● WORK TASK:
Report all lines from the entries below in which "background" appears.

Code change snippets
========================

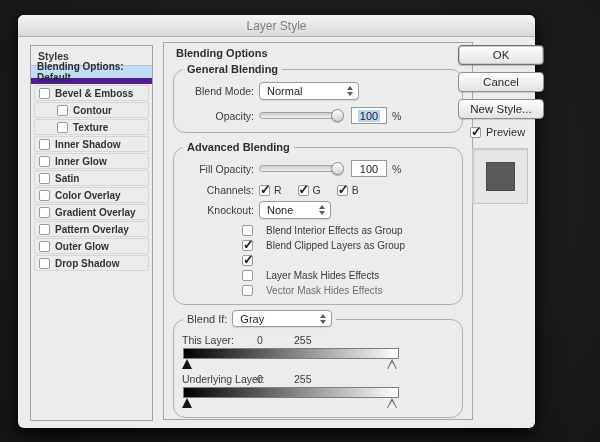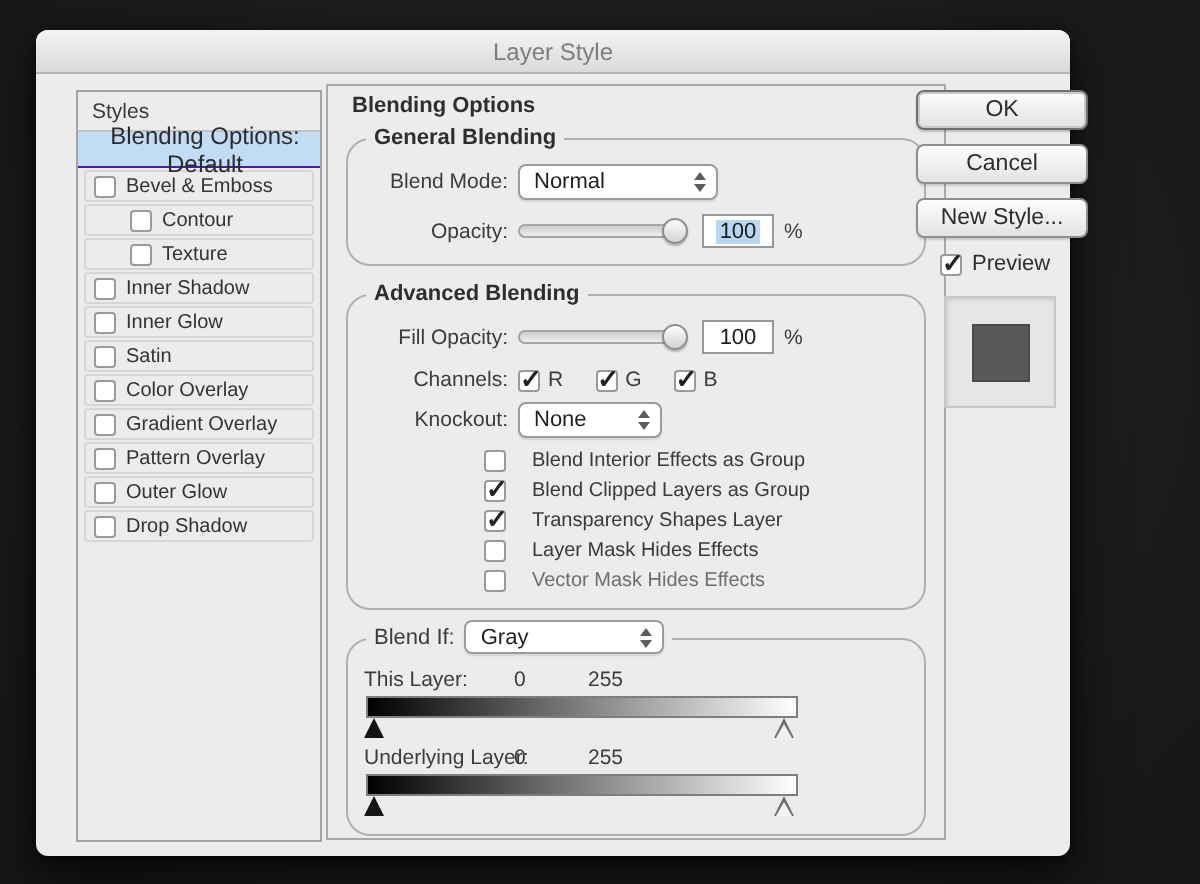--- a/index.html
+++ b/index.html
@@ -28,8 +28,8 @@
 
   
   .sidebar {
-    position:absolute; left:20px; top:30px; width:123px; height:376px;
-    border:1px solid #a3a3a3; background:#ececec; overflow:hidden;
+    position:absolute; left:12px; top:30px; width:123px; height:376px;
+    border:1px solid #a3a3a3; background:#ececec; overflow:hidden;font-weight:bold;
   }
   .s-header {
     height:20px; display:flex; align-items:center; padding-left:7px;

========================

● EXERCISE RESULT:
-    border:1px solid #a3a3a3; background:#ececec; overflow:hidden;
+    border:1px solid #a3a3a3; background:#ececec; overflow:hidden;font-weight:bold;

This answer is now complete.